Rancher Larry McGourty questioned the way LAFCo Executive Director David Church handled the letters:
“These letters are properly comment letters and should not have been filed separately. I fully expect that you will provide the commissioners with at a minimum a count and list of names so they have an accurate understanding that it is unlikely that this district will pass a formation vote,” McGourty wrote in an email to Church this week.
Church noted that the letters were available on the commission’s website, but McGourty replied that it was “not sufficient.”
“By now the count of these letters is in the thousands,” he wrote, “and it should be evident to (LAFCo) that opposition is already nearing a critical mass for a ‘no’ vote.”
North County landowner Julie McClosky told Church in another email, “This seems like an intentional act by LAFCo to dismiss the overwhelming opposition to the AB 2453 water district. It has a very strong appearance of impropriety. The people need to be made aware of these personal opposition letters, not just the commissioners.”
In his report to the commission, Church downplayed the protests, responded selectively to certain assertions, and defended the proposed taxing mechanism as not being “illegal.” He said the district is needed “to comply” with the state’s recently-mandated Sustainable Groundwater Management Act (SGMA).
Opponents of the proposed district argue that it is not necessary in order to comply to state mandates.
County supervisors are split on the matter of the district’s formation, but that hasn’t prevented its staff from launching a veritable public relations program in support of the plan.

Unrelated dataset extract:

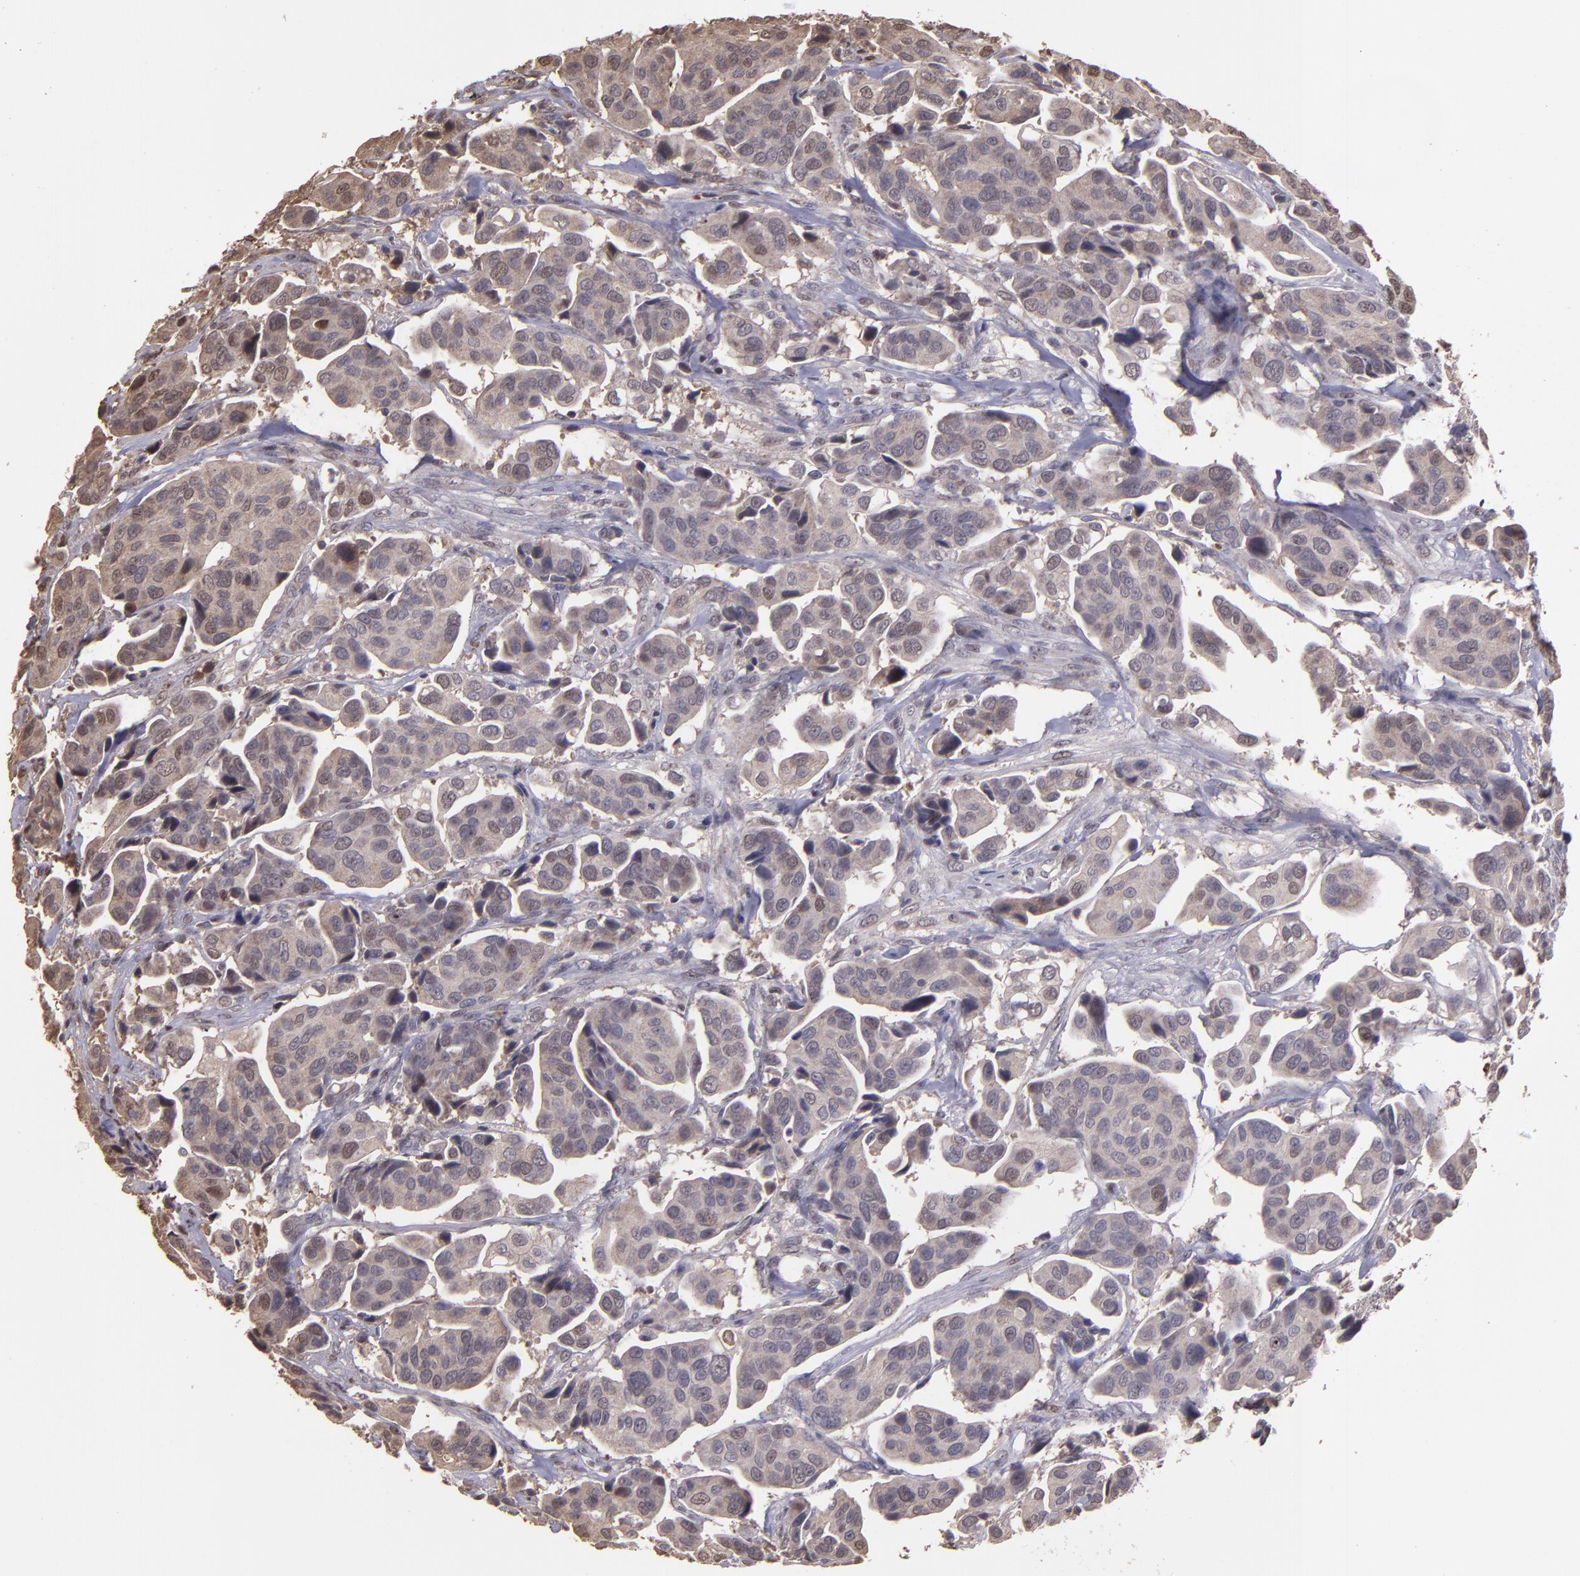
{"staining": {"intensity": "moderate", "quantity": ">75%", "location": "cytoplasmic/membranous"}, "tissue": "urothelial cancer", "cell_type": "Tumor cells", "image_type": "cancer", "snomed": [{"axis": "morphology", "description": "Adenocarcinoma, NOS"}, {"axis": "topography", "description": "Urinary bladder"}], "caption": "Adenocarcinoma stained for a protein reveals moderate cytoplasmic/membranous positivity in tumor cells. The staining was performed using DAB to visualize the protein expression in brown, while the nuclei were stained in blue with hematoxylin (Magnification: 20x).", "gene": "SERPINF2", "patient": {"sex": "male", "age": 61}}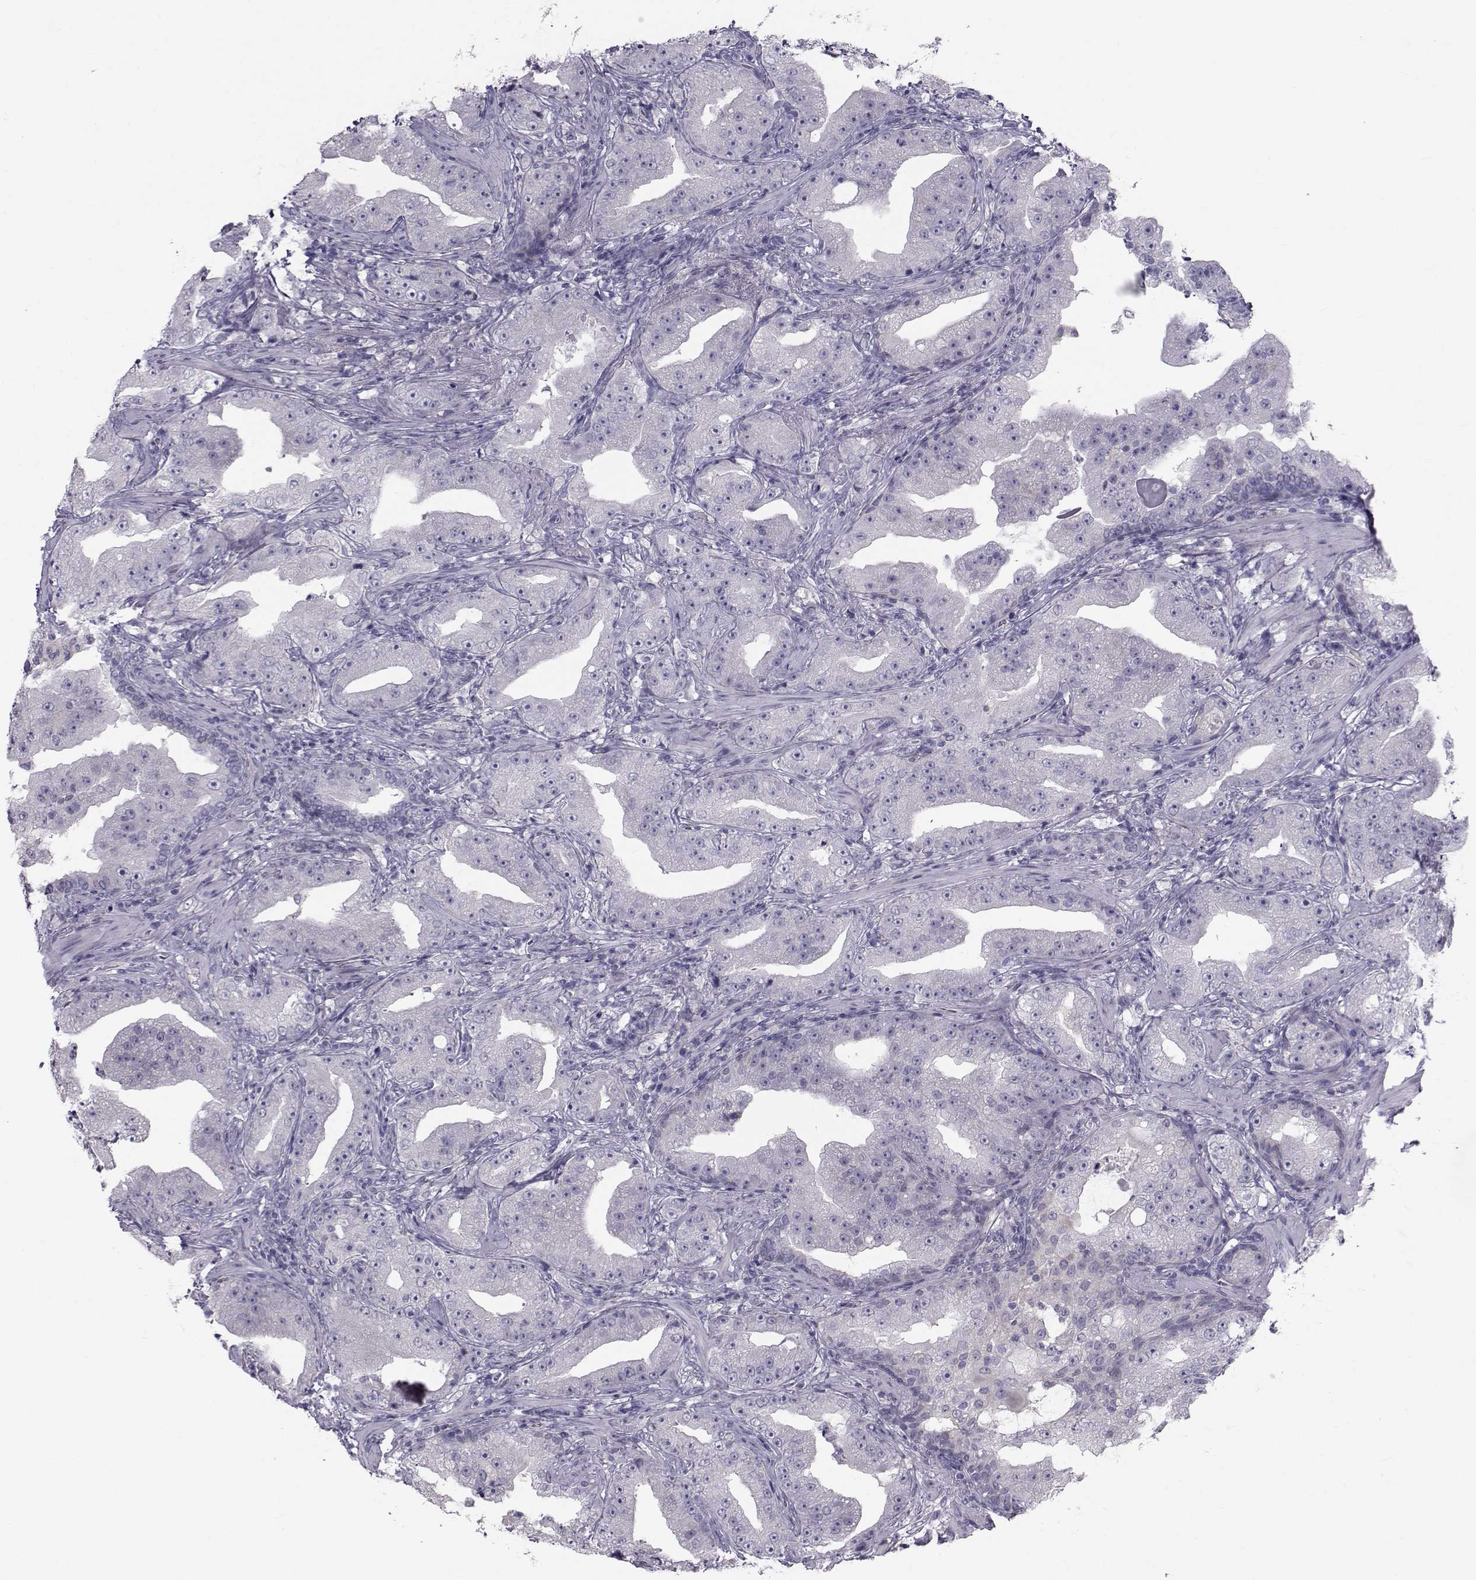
{"staining": {"intensity": "negative", "quantity": "none", "location": "none"}, "tissue": "prostate cancer", "cell_type": "Tumor cells", "image_type": "cancer", "snomed": [{"axis": "morphology", "description": "Adenocarcinoma, Low grade"}, {"axis": "topography", "description": "Prostate"}], "caption": "Immunohistochemistry (IHC) of prostate cancer reveals no positivity in tumor cells.", "gene": "GARIN3", "patient": {"sex": "male", "age": 62}}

County Public Works Administrator John Diodati, who also serves as project manager for the Paso Robles basin water district formation project, outlined to commissioners a comprehensive, tax-supported “outreach program” that is being conducted to “educate” North County residents about the district plan.
Perhaps not coincidentally, a representative of the California Department of Water Resources stepped to the microphone to inform the crowd that the Paso Robles basin — as of this week — is in “critical overdraft.” That particular determination has remained an essential ingredient in the formula for a successful effort to create a district. A report explaining methodology used in developing the timely determination will be made public in the near future.
Updated at 8:35 p.m. to reflect the correct number of commissioners.